Le 26e sommet de l’Union africaine se tiendra les 30 et 31 janvier à Addis-Abeba, en Ethiopie. Le Maroc a dépêché sur place la ministre déléguée aux Affaires étrangères. Le royaume suit avec un grand intérêt le changement prévu, en juillet 2016, à la présidence de la Commission, un poste sur lequel lorgne Ratmane Lamamra.
Le ministre des Affaires étrangères algérien a d’ici le mois de mars pour déposer sa candidature. Le Maroc a quelques mois pour convaincre un de ses alliés continentaux à participer à la course.

La capitale éthiopienne abrite les travaux du 26e sommet de l’Union africaine (UA). La grande messe a commencé, hier, par une réunion des ministres des Affaires étrangères de l’UA. Le Maroc est présent à Addis-Abeba mais ne prend pas part aux travaux. Même s’il n’est pas un membre de l’organisation, le royaume a dépêché sur place la n°2 de sa diplomatie pour rencontrer ses homologues du continent.

L’objectif de ce déplacement est d’expliquer aux responsables africains qui le souhaitent la position du royaume sur le différend territorial du Sahara occidental. Mbarka Bouaida a déjà eu des entrevues avec les ministres des Affaires étrangères de la Côte d'Ivoire, du Togo, de l’Ile Maurice, du Malawi, du Sénégal et de l’Egypte.

Un sommet crucial pour Rabat

Au-delà de ses réunions, le royaume suit avec un grand intérêt le changement prévu à la tête de la Commission africaine. L’actuelle présidente la sud-africaine, Nkosazana Dlamini-Zuma, dont le mandat expire en juillet 2016, ne manifeste aucun enthousiasme à briguer un second mandat. Elle nourrit en effet des ambitions présidentielles mais dans son propre pays. Nkosazana souhaite succéder à son mari, Jacob Zuma, à la magistrature suprême en 2019.

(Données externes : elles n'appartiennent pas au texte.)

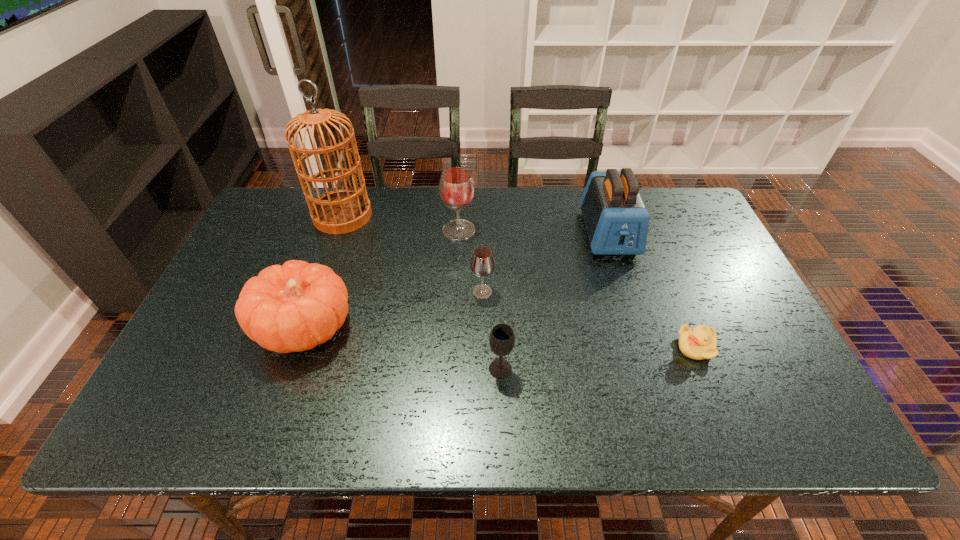
The image size is (960, 540). Find the location of `empty space between the pumpkin and the second object from right to left`. empty space between the pumpkin and the second object from right to left is located at coordinates (456, 281).

Identify the location of free space that is in between the farthest wineglass and the pumpkin. This screenshot has width=960, height=540. (382, 279).

Find the location of a particular element. empty space that is in between the tallest object and the nearest wineglass is located at coordinates (421, 292).

Find the location of `free spot between the second object from right to left and the second farthest wineglass`. free spot between the second object from right to left and the second farthest wineglass is located at coordinates (545, 263).

Select which object appears as the closest to the tallest wineglass. Please provide its 2D coordinates. Your answer should be formatted as a tuple, i.e. [(x, y)], where the tuple contains the x and y coordinates of a point satisfying the conditions above.

[(482, 264)]

Identify which object is the second closest to the duckling. Please provide its 2D coordinates. Your answer should be formatted as a tuple, i.e. [(x, y)], where the tuple contains the x and y coordinates of a point satisfying the conditions above.

[(502, 338)]

Locate an element on the screen. The height and width of the screenshot is (540, 960). wineglass that is the closest to the farthest wineglass is located at coordinates (482, 264).

Identify which wineglass is the third nearest to the pumpkin. Please provide its 2D coordinates. Your answer should be formatted as a tuple, i.e. [(x, y)], where the tuple contains the x and y coordinates of a point satisfying the conditions above.

[(502, 338)]

You are a GUI agent. You are given a task and a screenshot of the screen. Output one action in this format:
    pyautogui.click(x=<x>, y=<y>)
    Task: Click on the free spot that satisfies the following two spatial constraints: 1. on the back side of the pumpkin; 2. on the right side of the second farthest wineglass
    The image size is (960, 540).
    Given the screenshot: What is the action you would take?
    pyautogui.click(x=317, y=292)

A priori le départ de Dlamini-Zuma est une bonne chose pour le Maroc. Néanmoins, les nouvelles en provenance d’Addis-Abeba font état d’un projet algérien pour présenter la candidature de Ratmane Lamamra pour diriger la commission africaine. Il faut dire que ce dernier connait assez bien les rouages de l’UA. Il avait occupé pendant cinq années (2008 à 2013), le poste de commissaire à la paix et à la sécurité au sein de l’organisation continentale. Il était également envoyé spécial au Libéria en 2003. Le nom de Lamamra circule en coulisse depuis la fin de 2014. Il a d’ici le mois de mars pour se prononcer et soumettre officiellement sa candidature.

Cette perspective ne devrait pas ravir les officiels marocains. En vue de renverser la balance en leur faveur, ils devraient tenter de persuader un de leurs alliés sur le continent de prendre part à la course à la succession de la sud-africaine. Pour ce faire, Rabat parie sur la coopération des membres de la Communauté des États Sahélo-Sahariens (CEN-SAD). Mme Bouaida s’est d’ailleurs entretenue hier avec le secrétaire général de ce groupement régional qui réunit 28 Etats. Le royaume peut également compter sur d’autres pays africains qui défendent la position marocaine sur le Sahara.